DomainKey-Signature: a=rsa-sha1; s=beta; d=google.com; c=nofws; q=dns;
	h=from:to:cc:subject:date:message-id:x-mailer:in-reply-to:references;
	b=Fod9ItY5Kd3AMHwGRA4qE9wP9xYmhWb6y87A+ouzy3unOjra1P4Cnr9oyHVpjC+fJ
	hEGlhg7i1rrU8KGUE08yg==
From: Justin TerAvest <teravest@google.com>
To: vgoyal@redhat.com
Cc: jaxboe@fusionio.com, m-ikeda@ds.jp.nec.com, ryov@valinux.co.jp,
        taka@valinux.co.jp, kamezawa.hiroyu@jp.fujitsu.com,
        righi.andrea@gmail.com, guijianfeng@cn.fujitsu.com,
        balbir@linux.vnet.ibm.com, ctalbott@google.com,
        linux-kernel@vger.kernel.org, Justin TerAvest <teravest@google.com>
Subject: [PATCH v3 6/8] cfq: add per cgroup writeout done by flusher stat
Date: Wed, 30 Mar 2011 09:50:38 -0700
Message-Id: <1301503840-25851-7-git-send-email-teravest@google.com>
In-Reply-To: <1301503840-25851-1-git-send-email-teravest@google.com>
References: <1301503840-25851-1-git-send-email-teravest@google.com>
Sender: linux-kernel-owner@vger.kernel.org
Content-Length: 11662
Lines: 307

Tracking for buffered writes can detect when traffic comes from a
flusher thread, as opposed to directly from an application.

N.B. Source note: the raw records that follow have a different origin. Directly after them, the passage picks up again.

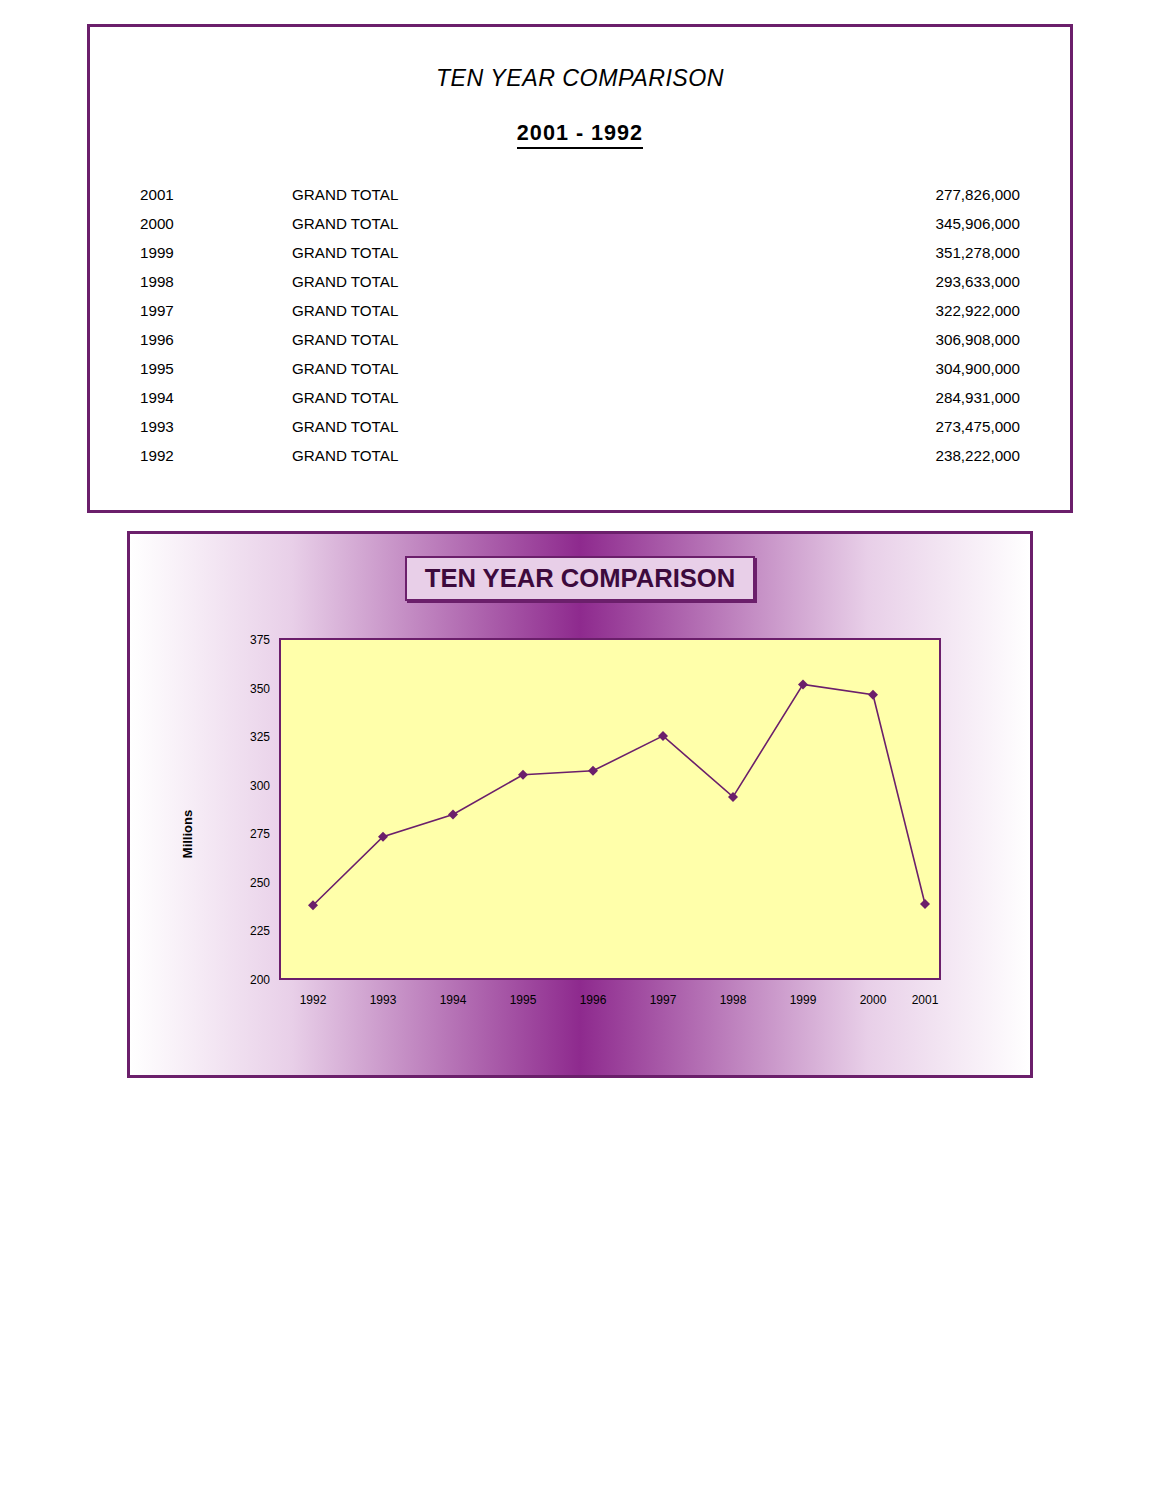TEN YEAR COMPARISON
2001 - 1992
| 2001 | GRAND TOTAL | 277,826,000 |
| 2000 | GRAND TOTAL | 345,906,000 |
| 1999 | GRAND TOTAL | 351,278,000 |
| 1998 | GRAND TOTAL | 293,633,000 |
| 1997 | GRAND TOTAL | 322,922,000 |
| 1996 | GRAND TOTAL | 306,908,000 |
| 1995 | GRAND TOTAL | 304,900,000 |
| 1994 | GRAND TOTAL | 284,931,000 |
| 1993 | GRAND TOTAL | 273,475,000 |
| 1992 | GRAND TOTAL | 238,222,000 |
TEN YEAR COMPARISON
Millions 375 350 325 300 275 250 225 200 1992 1993 1994 1995 1996 1997 1998 1999 2000 2001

This adds a
statistic to track I/O traffic from flusher threads.

This helps determine whether a flusher thread is being unfair to a
particular cgroup, and if cgroup-based isolation of writeback behavior
is useful.

Signed-off-by: Justin TerAvest <teravest@google.com>
---
 block/blk-cgroup.c        |   18 ++++++++++++++++-
 block/blk-cgroup.h        |    9 ++++++-
 block/cfq-iosched.c       |   47 ++++++++++++++++++++++++++------------------
 block/cfq.h               |    6 +++-
 include/linux/blk_types.h |    2 +
 5 files changed, 58 insertions(+), 24 deletions(-)

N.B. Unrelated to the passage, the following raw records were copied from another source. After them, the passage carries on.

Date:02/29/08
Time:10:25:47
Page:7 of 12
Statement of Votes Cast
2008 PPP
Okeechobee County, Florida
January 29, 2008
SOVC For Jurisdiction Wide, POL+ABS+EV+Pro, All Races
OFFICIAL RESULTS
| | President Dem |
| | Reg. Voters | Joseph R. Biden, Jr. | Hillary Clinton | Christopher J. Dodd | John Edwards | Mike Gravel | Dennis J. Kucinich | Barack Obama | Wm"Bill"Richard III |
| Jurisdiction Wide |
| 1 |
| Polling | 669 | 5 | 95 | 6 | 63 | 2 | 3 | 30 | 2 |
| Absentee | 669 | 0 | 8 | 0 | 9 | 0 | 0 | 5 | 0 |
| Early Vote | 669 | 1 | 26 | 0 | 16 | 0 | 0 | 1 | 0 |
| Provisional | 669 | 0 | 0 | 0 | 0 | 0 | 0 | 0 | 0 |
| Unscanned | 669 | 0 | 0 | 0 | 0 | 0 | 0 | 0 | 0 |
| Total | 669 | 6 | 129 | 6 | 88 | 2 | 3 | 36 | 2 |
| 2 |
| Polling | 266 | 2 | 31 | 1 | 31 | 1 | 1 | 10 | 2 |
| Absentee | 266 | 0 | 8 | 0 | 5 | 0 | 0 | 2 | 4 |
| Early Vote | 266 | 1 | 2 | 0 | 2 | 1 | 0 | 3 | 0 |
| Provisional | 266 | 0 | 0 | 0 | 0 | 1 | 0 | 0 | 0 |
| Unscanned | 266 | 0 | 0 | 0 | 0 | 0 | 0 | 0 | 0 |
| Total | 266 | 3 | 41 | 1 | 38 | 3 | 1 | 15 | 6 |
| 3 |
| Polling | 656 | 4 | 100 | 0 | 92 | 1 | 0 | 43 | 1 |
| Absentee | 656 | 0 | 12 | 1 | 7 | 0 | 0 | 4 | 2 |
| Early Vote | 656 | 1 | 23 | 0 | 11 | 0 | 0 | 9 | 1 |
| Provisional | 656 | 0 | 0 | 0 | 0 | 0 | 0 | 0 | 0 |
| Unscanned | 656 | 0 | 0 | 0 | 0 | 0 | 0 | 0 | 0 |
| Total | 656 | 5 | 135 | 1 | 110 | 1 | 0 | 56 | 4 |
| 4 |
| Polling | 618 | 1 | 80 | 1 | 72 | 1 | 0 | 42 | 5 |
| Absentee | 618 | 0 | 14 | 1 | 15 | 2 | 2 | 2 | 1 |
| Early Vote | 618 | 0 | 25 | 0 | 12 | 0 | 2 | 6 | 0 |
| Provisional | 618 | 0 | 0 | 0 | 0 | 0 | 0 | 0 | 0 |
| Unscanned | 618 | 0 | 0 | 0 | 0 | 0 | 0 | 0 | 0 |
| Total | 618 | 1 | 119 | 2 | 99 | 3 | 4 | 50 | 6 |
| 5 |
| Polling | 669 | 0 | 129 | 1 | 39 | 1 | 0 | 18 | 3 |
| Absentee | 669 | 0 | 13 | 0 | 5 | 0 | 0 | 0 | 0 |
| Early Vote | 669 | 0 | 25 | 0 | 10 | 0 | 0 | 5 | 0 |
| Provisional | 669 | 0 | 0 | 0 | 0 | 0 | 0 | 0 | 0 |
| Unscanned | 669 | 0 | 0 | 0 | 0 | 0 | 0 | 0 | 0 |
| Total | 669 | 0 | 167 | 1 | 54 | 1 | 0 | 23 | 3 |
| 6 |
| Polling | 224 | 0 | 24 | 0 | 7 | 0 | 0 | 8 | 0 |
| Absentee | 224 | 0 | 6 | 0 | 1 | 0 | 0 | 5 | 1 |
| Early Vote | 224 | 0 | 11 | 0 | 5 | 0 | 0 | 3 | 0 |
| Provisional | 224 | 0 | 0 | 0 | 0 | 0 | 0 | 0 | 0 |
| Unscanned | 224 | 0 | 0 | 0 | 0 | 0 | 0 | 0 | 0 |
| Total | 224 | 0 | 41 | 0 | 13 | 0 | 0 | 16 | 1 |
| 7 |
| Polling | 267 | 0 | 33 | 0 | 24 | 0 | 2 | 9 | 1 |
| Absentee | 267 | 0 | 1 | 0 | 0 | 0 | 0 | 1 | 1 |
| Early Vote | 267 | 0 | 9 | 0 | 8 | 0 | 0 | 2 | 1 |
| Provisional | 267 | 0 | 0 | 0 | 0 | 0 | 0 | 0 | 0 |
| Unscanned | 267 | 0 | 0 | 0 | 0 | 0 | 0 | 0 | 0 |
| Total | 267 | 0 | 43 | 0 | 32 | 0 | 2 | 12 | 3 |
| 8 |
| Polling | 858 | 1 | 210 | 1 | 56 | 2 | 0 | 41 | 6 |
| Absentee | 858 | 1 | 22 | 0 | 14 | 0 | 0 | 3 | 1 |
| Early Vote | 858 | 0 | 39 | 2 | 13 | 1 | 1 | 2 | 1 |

diff --git a/block/blk-cgroup.c b/block/blk-cgroup.c
index 9732cfd..7b63030 100644
--- a/block/blk-cgroup.c
+++ b/block/blk-cgroup.c
@@ -412,7 +412,8 @@ void blkiocg_update_dispatch_stats(struct blkio_group *blkg,
 EXPORT_SYMBOL_GPL(blkiocg_update_dispatch_stats);
 
 void blkiocg_update_completion_stats(struct blkio_group *blkg,
-	uint64_t start_time, uint64_t io_start_time, bool direction, bool sync)

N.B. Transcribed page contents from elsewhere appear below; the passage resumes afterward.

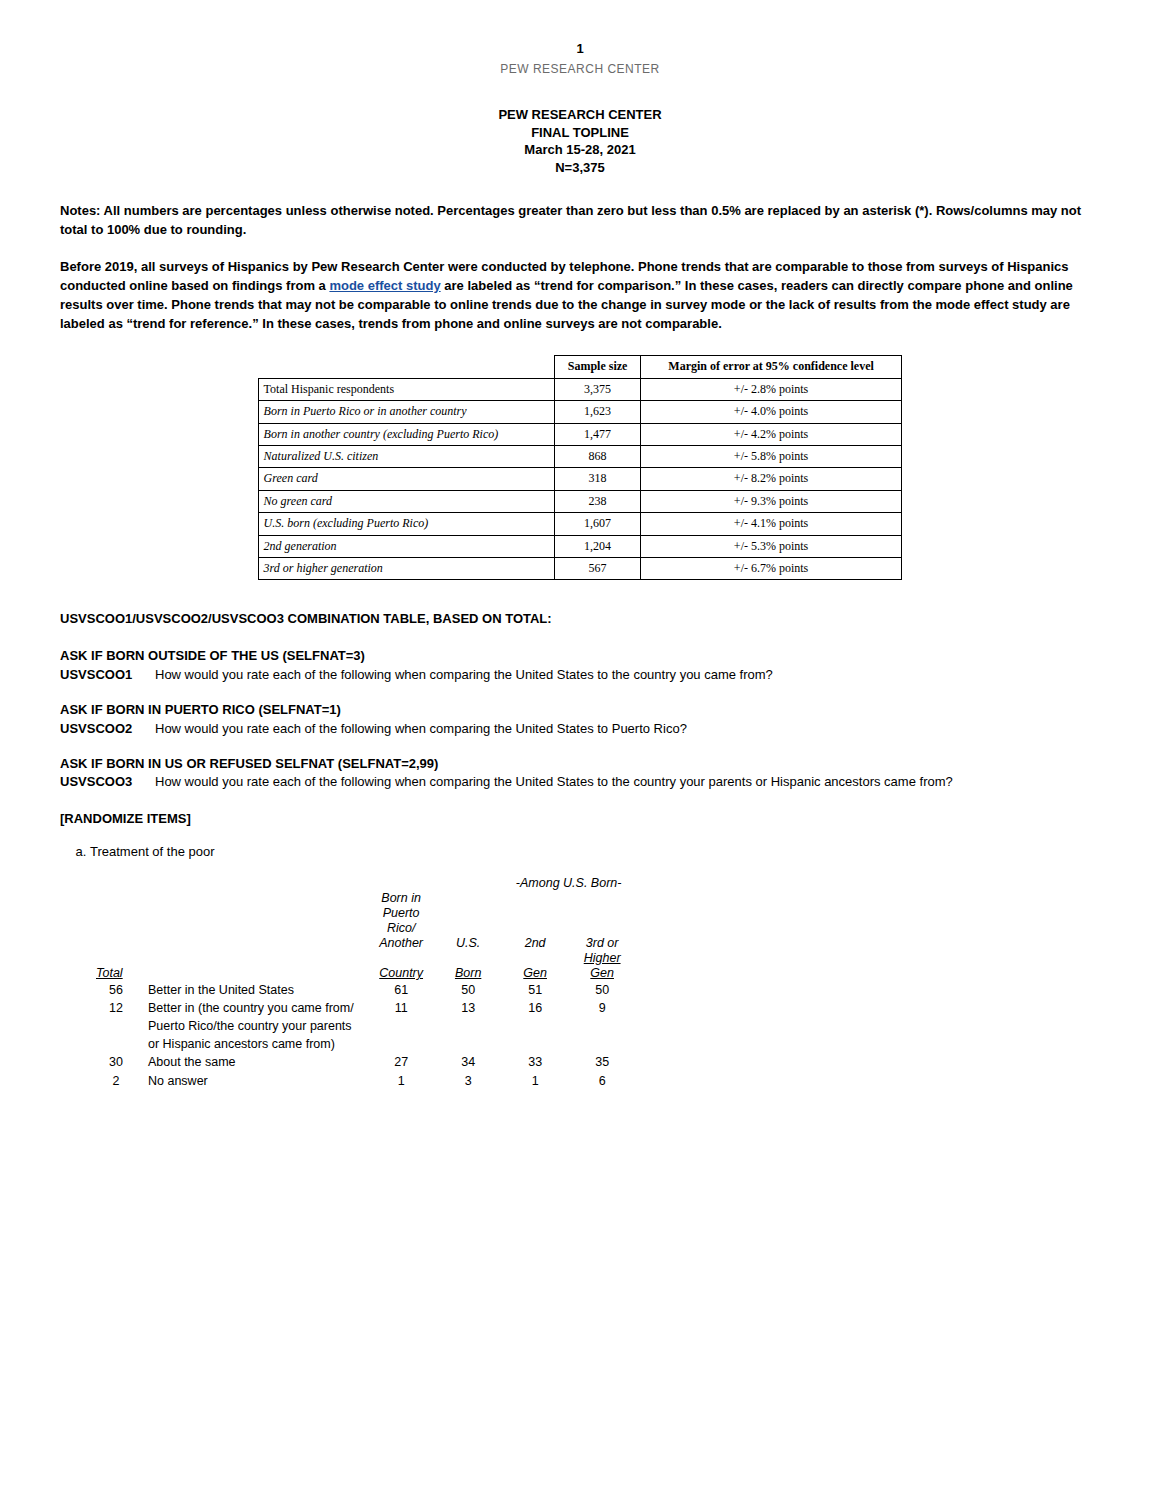1
PEW RESEARCH CENTER
PEW RESEARCH CENTER
FINAL TOPLINE
March 15-28, 2021
N=3,375
Notes: All numbers are percentages unless otherwise noted. Percentages greater than zero but less than 0.5% are replaced by an asterisk (*). Rows/columns may not total to 100% due to rounding.
Before 2019, all surveys of Hispanics by Pew Research Center were conducted by telephone. Phone trends that are comparable to those from surveys of Hispanics conducted online based on findings from a mode effect study are labeled as “trend for comparison.” In these cases, readers can directly compare phone and online results over time. Phone trends that may not be comparable to online trends due to the change in survey mode or the lack of results from the mode effect study are labeled as “trend for reference.” In these cases, trends from phone and online surveys are not comparable.
| | Sample size | Margin of error at 95% confidence level |
| --- | --- | --- |
| Total Hispanic respondents | 3,375 | +/- 2.8% points |
| Born in Puerto Rico or in another country | 1,623 | +/- 4.0% points |
| Born in another country (excluding Puerto Rico) | 1,477 | +/- 4.2% points |
| Naturalized U.S. citizen | 868 | +/- 5.8% points |
| Green card | 318 | +/- 8.2% points |
| No green card | 238 | +/- 9.3% points |
| U.S. born (excluding Puerto Rico) | 1,607 | +/- 4.1% points |
| 2nd generation | 1,204 | +/- 5.3% points |
| 3rd or higher generation | 567 | +/- 6.7% points |
USVSCOO1/USVSCOO2/USVSCOO3 COMBINATION TABLE, BASED ON TOTAL:
ASK IF BORN OUTSIDE OF THE US (SELFNAT=3)
USVSCOO1
How would you rate each of the following when comparing the United States to the country you came from?
ASK IF BORN IN PUERTO RICO (SELFNAT=1)
USVSCOO2
How would you rate each of the following when comparing the United States to Puerto Rico?
ASK IF BORN IN US OR REFUSED SELFNAT (SELFNAT=2,99)
USVSCOO3
How would you rate each of the following when comparing the United States to the country your parents or Hispanic ancestors came from?
[RANDOMIZE ITEMS]
Treatment of the poor
| | | | | -Among U.S. Born- |
| --- | --- | --- | --- | --- |
| | | Born in Puerto Rico/ Another | U.S. | 2nd | 3rd or |
| Total | | Country | Born | Gen | Higher Gen |
| 56 | Better in the United States | 61 | 50 | 51 | 50 |
| 12 | Better in (the country you came from/ Puerto Rico/the country your parents or Hispanic ancestors came from) | 11 | 13 | 16 | 9 |
| 30 | About the same | 27 | 34 | 33 | 35 |
| 2 | No answer | 1 | 3 | 1 | 6 |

+	uint64_t start_time, uint64_t io_start_time, bool direction, bool sync,
+	bool out_of_ctx)
 {
 	struct blkio_group_stats *stats;
 	unsigned long flags;
@@ -426,6 +427,8 @@ void blkiocg_update_completion_stats(struct blkio_group *blkg,
 	if (time_after64(io_start_time, start_time))
 		blkio_add_stat(stats->stat_arr[BLKIO_STAT_WAIT_TIME],
 				io_start_time - start_time, direction, sync);
+	if (out_of_ctx)
+		blkg->stats.oo_ctx_io_count++;
 	spin_unlock_irqrestore(&blkg->stats_lock, flags);
 }
 EXPORT_SYMBOL_GPL(blkiocg_update_completion_stats);
@@ -620,6 +623,9 @@ static uint64_t blkio_get_stat(struct blkio_group *blkg,
 		return blkio_fill_stat(key_str, MAX_KEY_LEN - 1,
 					blkg->stats.unaccounted_time, cb, dev);
 #ifdef CONFIG_DEBUG_BLK_CGROUP
+	if (type == BLKIO_STAT_OO_CTX_IO_COUNT)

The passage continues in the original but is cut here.